At one point in our lives, everyone has had their heartbroken and/or broken someone's heart. We have been in great relationships that for some reason didn't work and we have been in bad relationships that were destined to fail from the beginning, however, as much as folks say that they wish they had that special someone in their lives, what are they willing to do to get that person? Are they willing to be open and free letting folks in or are they holding off and holding back for fear of being hurt. Are we so desensitized now that folks are no longer saying that their hearts are being broken, rather than their feelings were bruised, because bruise is better than broken. That your heart is still somewhat intact althought it may have a slight crack, it can heal quicker...

When listening to issues from women and some men, I have come to the conclusion that as much as men and women say they want that special someone in their life WE {women/men} don't seem willing to let our guard down 100% and let someone in our lives. We seem to be looking for a trigger of some sort, laying back up in the cut and just watching what happens. Some are playing the hard to get role and aint get got, some are angry and bitter, some are just plain lonely and tired. Yet we all want to date and/or or meet someone that we can spend time with, enjoy laughter, joys, pains, and sorrows...its not about sex, because it appears that sex means nothing. Sex for some is like taking a shower, its something you do twice a day...doesn't matter where you shower so long as you shower...so it doesn't matter whom you are sexing so long as you are having sex...right?

As facetious as that sounds it seems to be true...places like myspace and other social networking sites have made alot of folks jaded. They see folks appearing one way online and yet acting another way in person. Statistics show that 72% of women will meet their lover online, but only 52% of men are online and out of that percent 40% of them are married/involved. Online folks can read into things that are pretty cut and dried and rather than ask questions they allow issues to cloud their mind with doubt. People are becoming so guarded and jaded that we are always on the defensive and ready to jump ship and run at the slightest hint of anything?

But if you are so willing and ready to jump ship is that the type of person you truly want in your life?

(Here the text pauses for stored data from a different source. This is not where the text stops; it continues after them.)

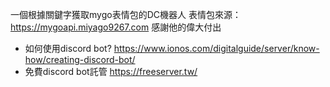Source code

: 一個根據關鍵字獲取mygo表情包的DC機器人
表情包來源：
https://mygoapi.miyago9267.com
感謝他的偉大付出

- 如何使用discord bot?
https://www.ionos.com/digitalguide/server/know-how/creating-discord-bot/
- 免費discord bot託管
https://freeserver.tw/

I would hope not, but for some 30% of something is better than 0% of nothing...and being alone can create a void or vacuum in a persons life that they are willing to fulfill it at all cost...and then when it doesn't work out because you didn't see the signs you lay blame at others rather than your own door...so now your guard has elevated another 10%, and when that next person appears in your life, you are already withholding 60% of your self in check for fear of the cycle happening again.

I share the burden with others that write and/or speak on topics relating to men and women because we all can talk about it, but what are our solutions. How can we get people to be 100% real from the beginning? How can we show people that when they step to another they need to come and/or step correct...that they want a person straight up, not shaken or stirred.

As real as I know that I am...I too still encounter BS from people, but note its only an encounter because at the first sign of BS I am out...now is my guard up or am I just wise enough to recognize that a person hasn't stepped to me at 100%, rather they have come with their guard partially up?

My question to the bloogers: Are individuals becoming desensitized when it comes to dating or are they just guarding their hearts?